Restate the following data in its entirety, word for word and without images.

- [Data shown]:
•••

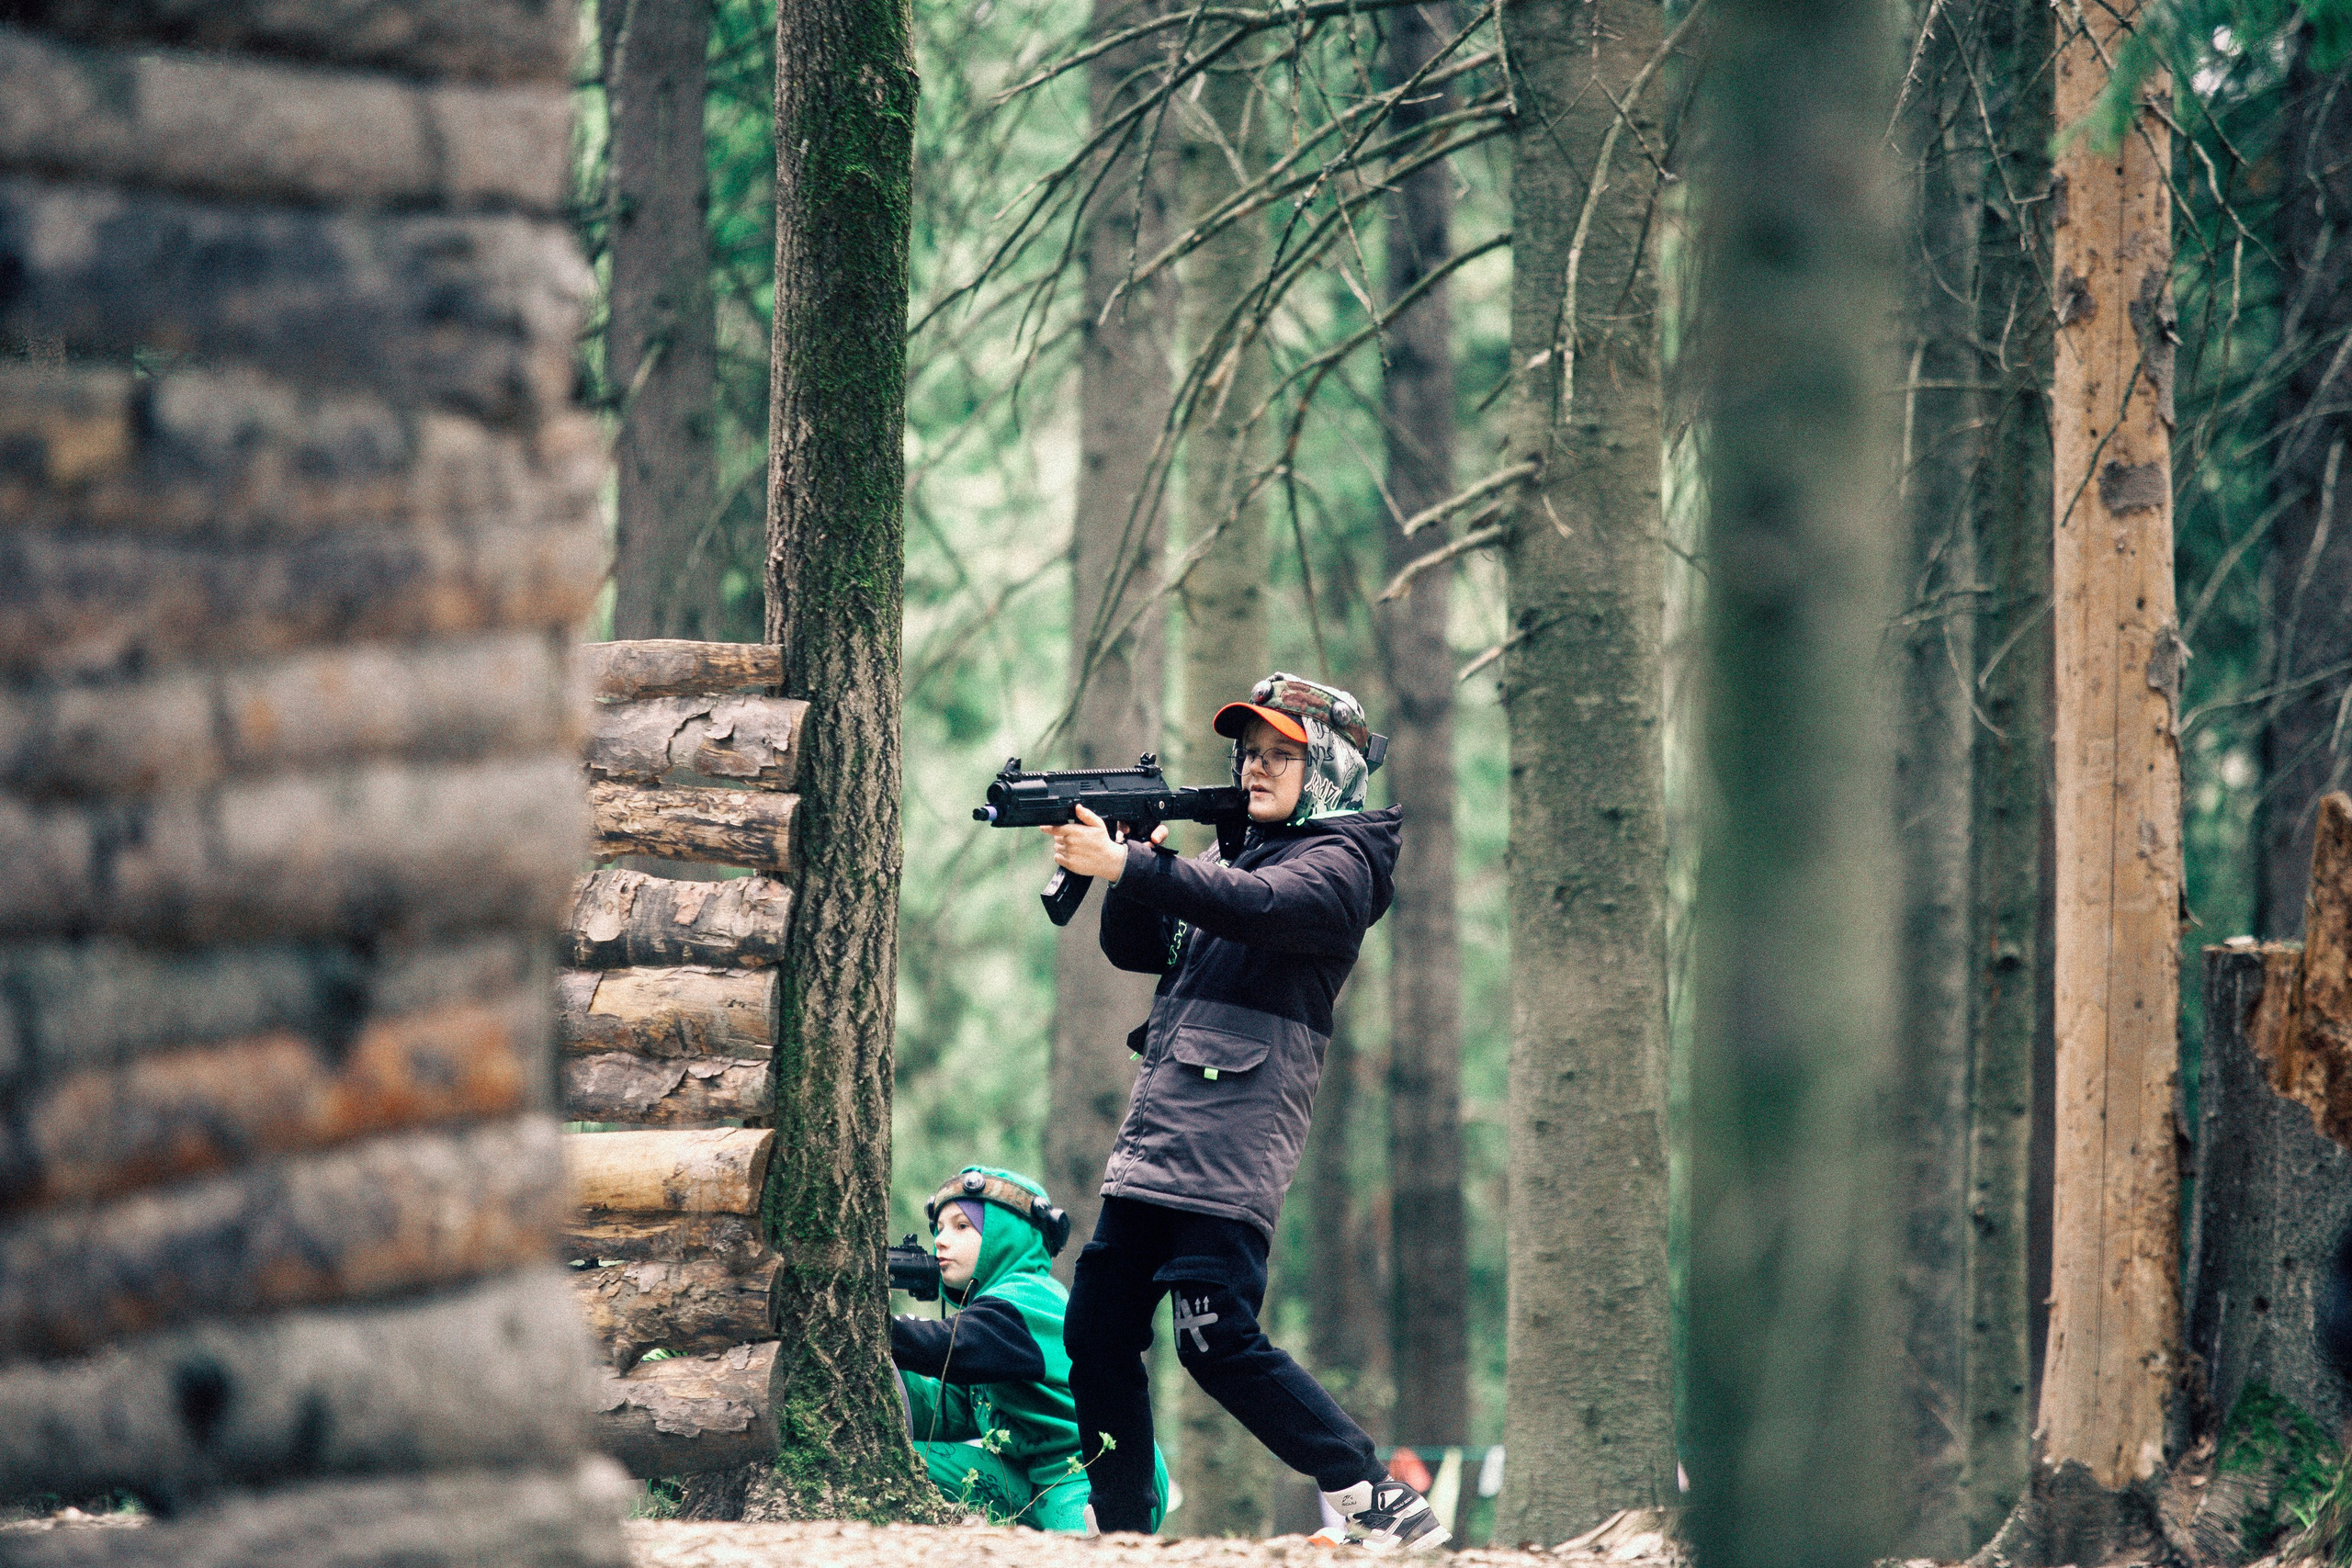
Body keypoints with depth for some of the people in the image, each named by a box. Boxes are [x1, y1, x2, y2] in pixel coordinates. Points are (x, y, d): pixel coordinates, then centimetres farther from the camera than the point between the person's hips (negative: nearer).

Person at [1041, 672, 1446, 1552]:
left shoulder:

•••

- [Response area]:
Body keypoints with depth for some of the people in the image, each named by a box. Boxes are [x1, y1, x2, y2] in pixel coordinates. Points are (x, y, d): pixel coordinates, then centimetres farther from the camera than the point between the person's hips (negative: nearer).

Person at [1041, 672, 1446, 1552]:
left shoulder:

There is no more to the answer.